REQUIREMENT:
Below are the entries; determine how many of their lines contain the string "output" and give that figure alone.

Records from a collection

────────────────────────────────────────

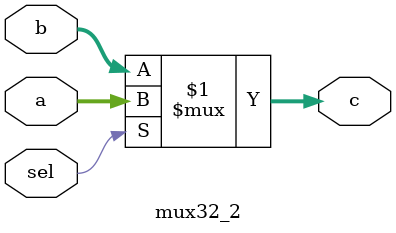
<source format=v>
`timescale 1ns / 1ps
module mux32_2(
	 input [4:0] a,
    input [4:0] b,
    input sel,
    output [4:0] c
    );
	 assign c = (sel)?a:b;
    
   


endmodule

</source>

────────────────────────────────────────

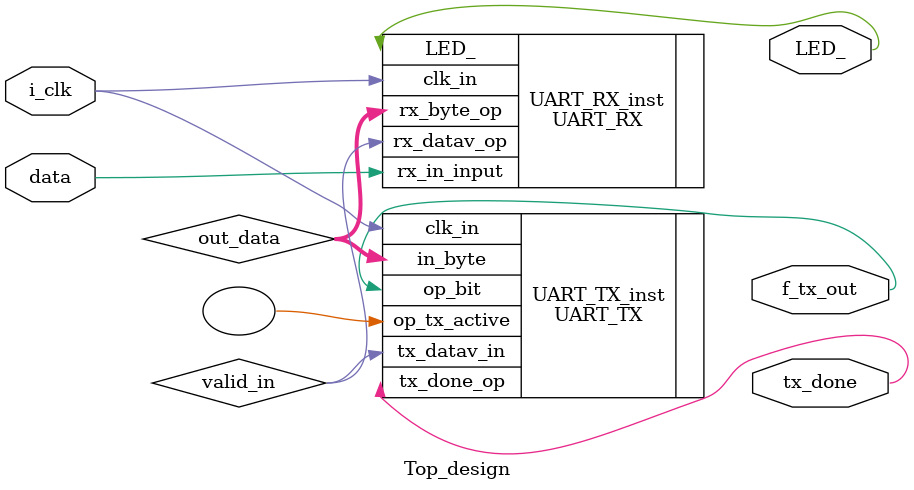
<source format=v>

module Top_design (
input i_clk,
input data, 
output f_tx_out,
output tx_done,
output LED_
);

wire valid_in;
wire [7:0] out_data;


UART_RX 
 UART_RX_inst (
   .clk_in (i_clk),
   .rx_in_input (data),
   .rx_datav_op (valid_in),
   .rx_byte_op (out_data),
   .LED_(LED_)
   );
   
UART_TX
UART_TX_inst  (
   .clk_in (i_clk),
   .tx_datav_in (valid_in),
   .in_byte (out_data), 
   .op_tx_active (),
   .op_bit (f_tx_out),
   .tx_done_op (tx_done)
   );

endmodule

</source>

────────────────────────────────────────

THE ANSWER:
4